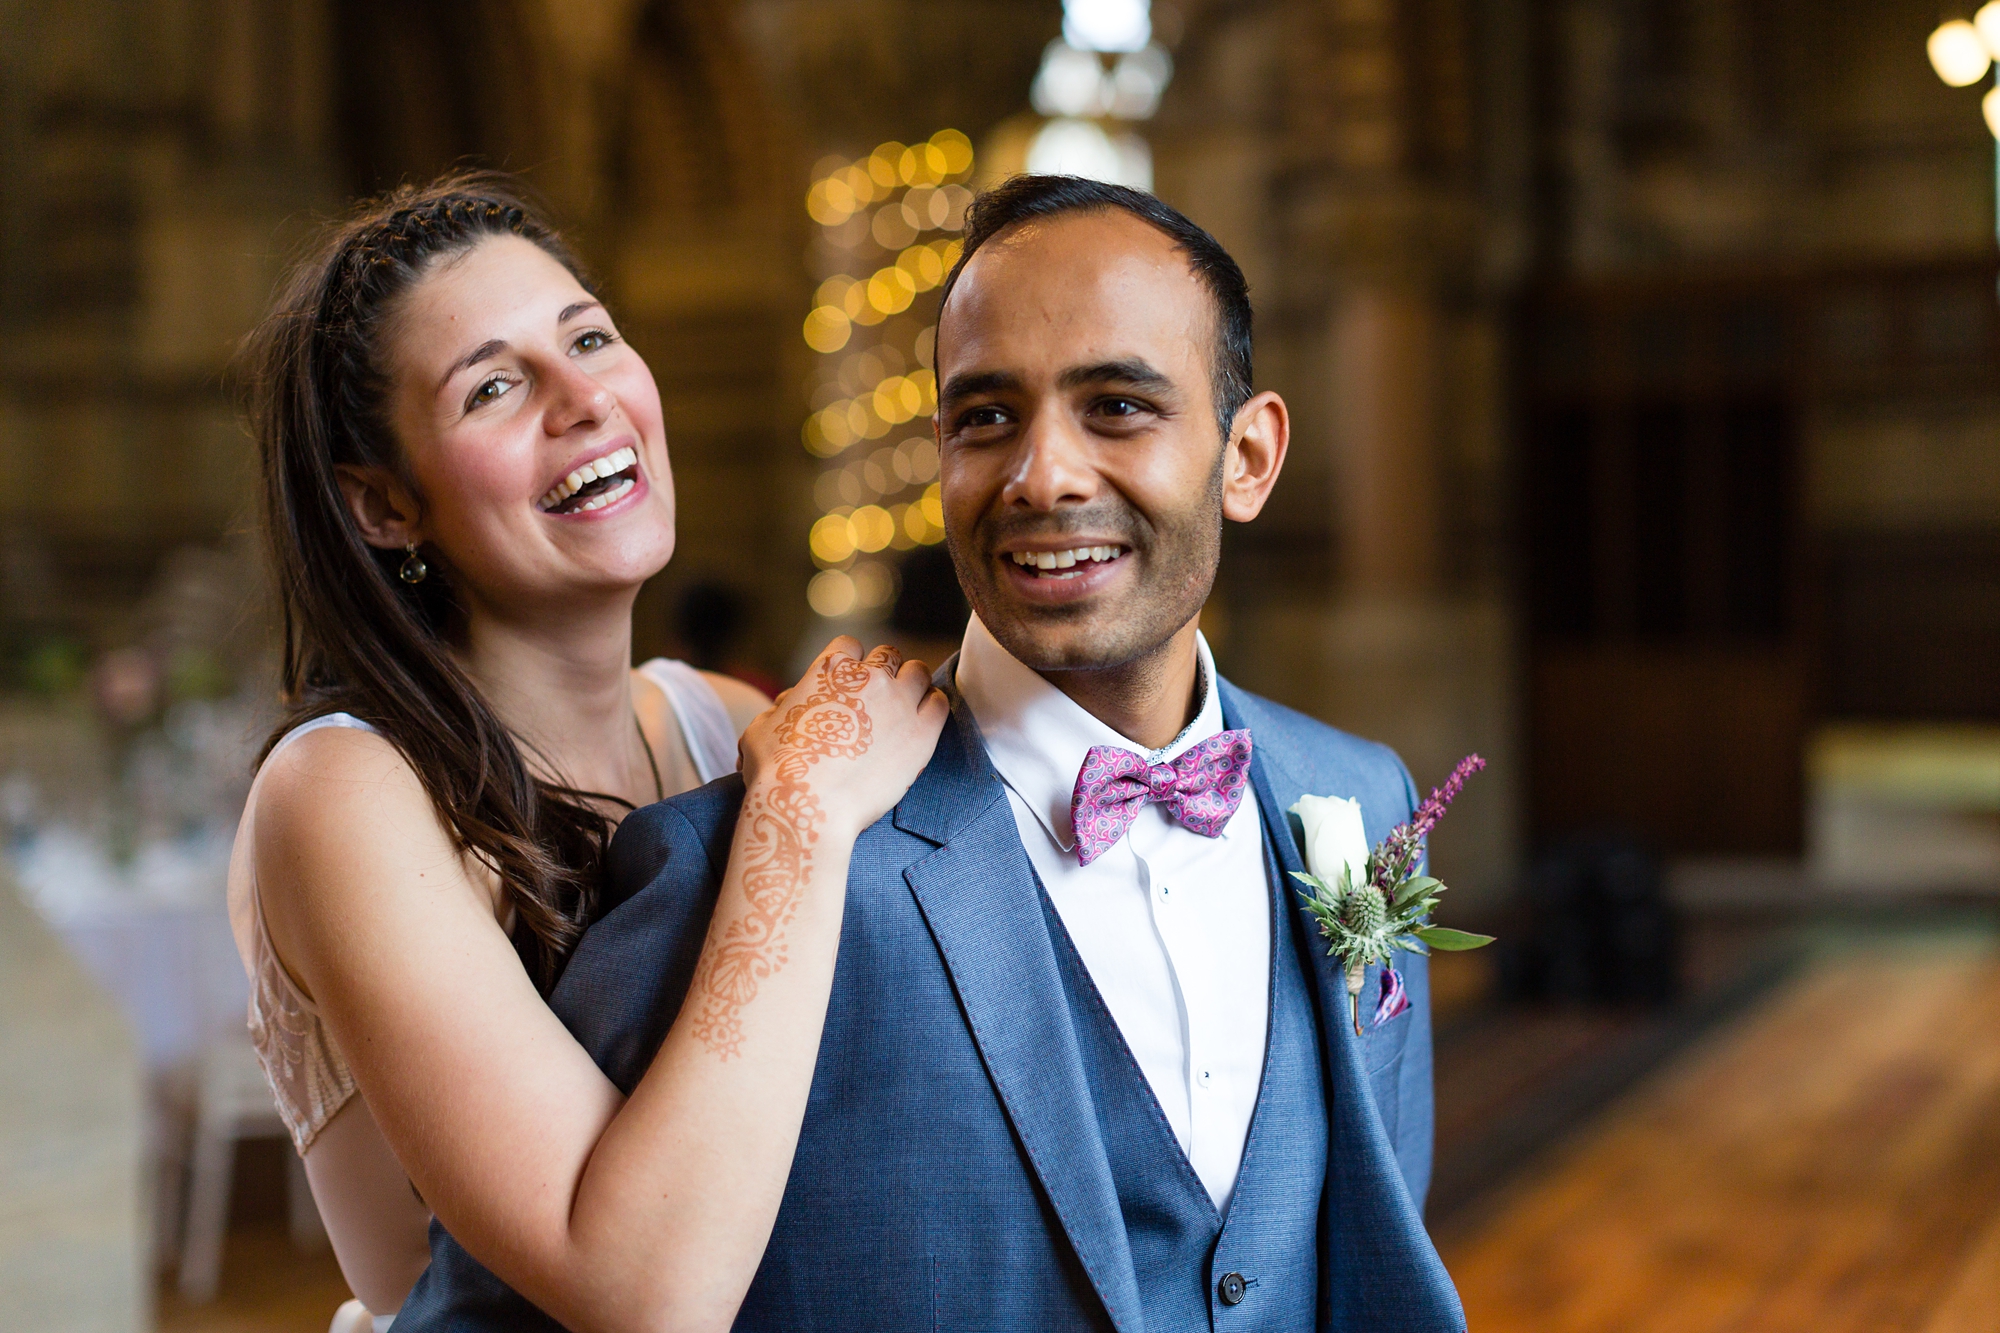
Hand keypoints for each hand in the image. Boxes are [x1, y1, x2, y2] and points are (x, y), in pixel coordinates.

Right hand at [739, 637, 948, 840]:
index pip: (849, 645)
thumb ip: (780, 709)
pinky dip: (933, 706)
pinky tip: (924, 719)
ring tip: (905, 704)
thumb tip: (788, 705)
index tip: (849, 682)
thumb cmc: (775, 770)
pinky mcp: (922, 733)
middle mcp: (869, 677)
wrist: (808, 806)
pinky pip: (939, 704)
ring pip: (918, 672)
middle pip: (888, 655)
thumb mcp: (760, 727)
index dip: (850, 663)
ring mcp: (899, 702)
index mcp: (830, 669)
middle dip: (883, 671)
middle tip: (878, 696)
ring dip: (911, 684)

**WHAT YOU ARE ASKED TO DO**
Start at the first line of the records and write out everything up to and including the line containing "ring pip: (918, 672)". No pictures.

**RESPONSE FOR THIS EXERCISE**
Hand keypoints for each hand in the image. Boxes are [x1, y1, x2, y2] and points are (x, y), in pixel coordinates.

Right hand at [739, 637, 948, 840]:
index pip: (849, 645)
thumb ip: (780, 709)
pinky dip: (933, 706)
pinky tip: (924, 719)
ring tip: (905, 704)
thumb tip: (788, 705)
index tip: (849, 682)
thumb cmc: (775, 770)
pinky mcp: (922, 733)
middle mcp: (869, 677)
wrist: (808, 806)
pinky pip: (939, 704)
ring pip: (918, 672)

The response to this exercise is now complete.